Open StanleyGan opened 4 years ago

StanleyGan commented 4 years ago

The prediction of the model is a list of 80 arrays. Which one represents the cell bounding boxes and which represents the table bounding boxes? I am interested in extracting the vertices for bounding box of table.

kshitijkapadni commented 4 years ago

You can refer main.py. I have extracted the model prediction in that file.

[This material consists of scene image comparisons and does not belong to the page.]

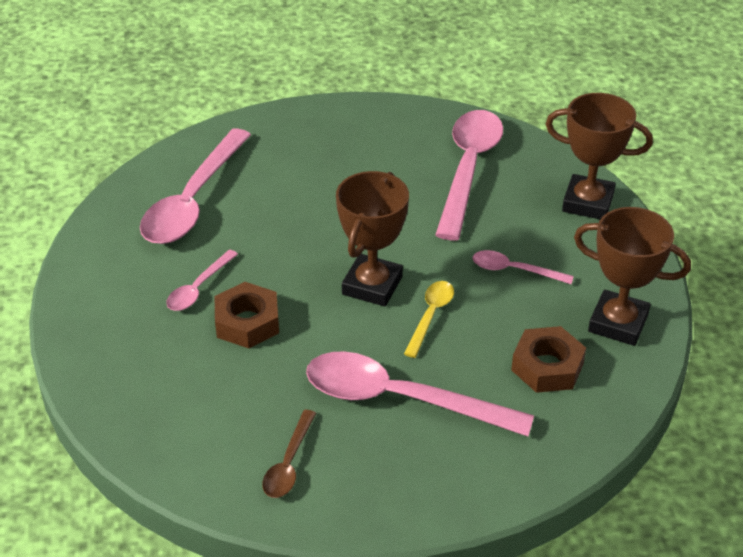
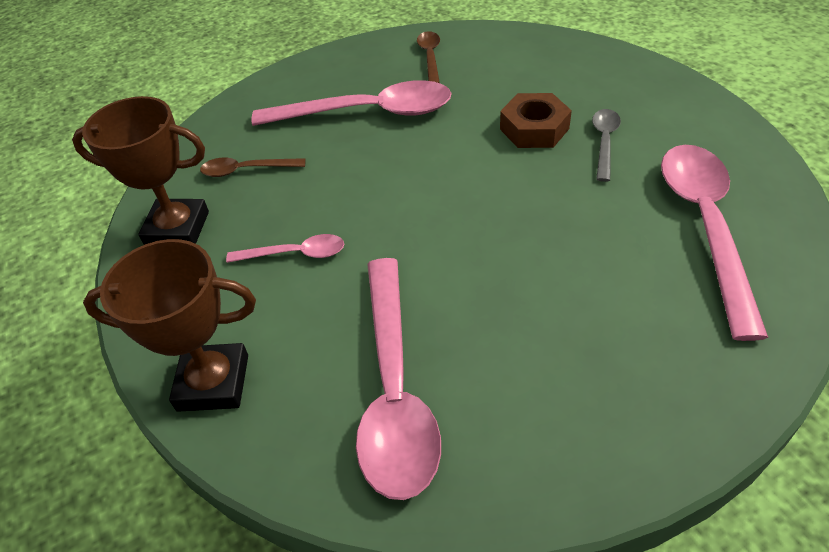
camera: 165 degrees right, 5 degrees up
pink spoon [166,249,238,311] -> grey spoon [592,109,621,182]
brown trophy [336,171,409,307] -> none
yellow spoon [404,281,454,358] -> none
brown nut [511,326,586,393] -> brown spoon [200,158,305,177]

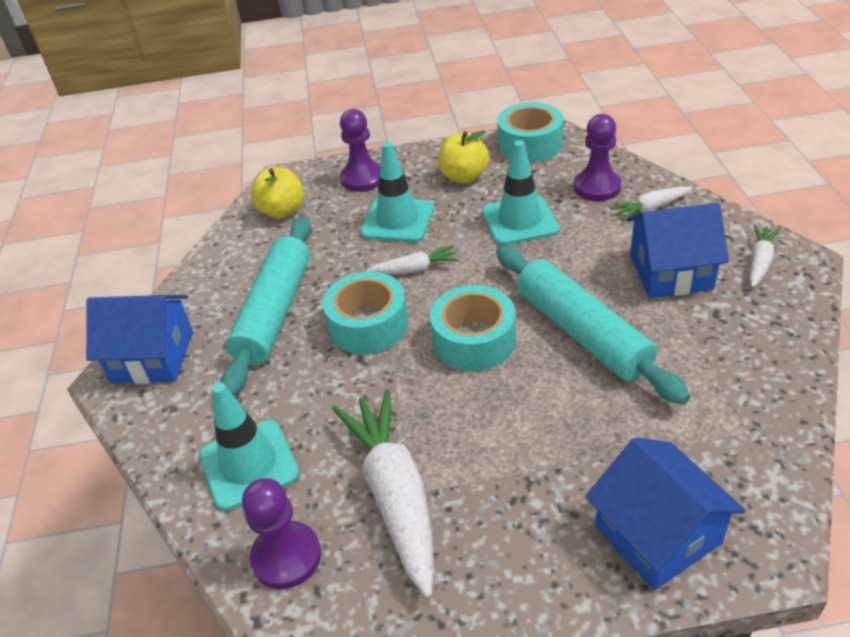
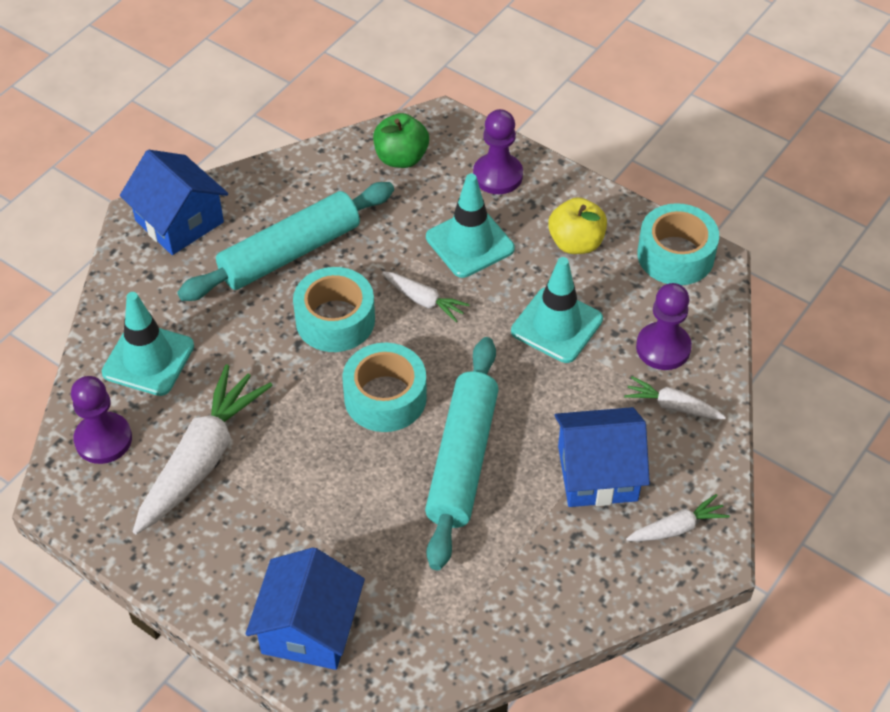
camera: 40 degrees right, 10 degrees up
yellow apple [251,167,304,218] -> green apple [373,113,429,168]
blue house [627,203,729,298] -> blue house turned 45 degrees counterclockwise [554,407,650,507]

SdwHorizon commented 4 years ago

load the weight(checkpoint_file:epoch_36.pth, config_file=cascade_mask_rcnn_hrnetv2p_w32_20e.py) has error about that: size mismatch for rpn_head.rpn_cls.weight: copying a param with shape torch.Size([3, 256, 1, 1]) from checkpoint, the shape in current model is torch.Size([9, 256, 1, 1]). size mismatch for rpn_head.rpn_cls.bias: copying a param with shape torch.Size([3]) from checkpoint, the shape in current model is torch.Size([9]). Are they know why? Thanks!

stemgene commented 4 years ago

@StanleyGan I think the array with 5 numbers is the boundary box of cell or table, and the first 4 numbers represent the coordinate of box. You can either plot them on your test image or calculate the location manually.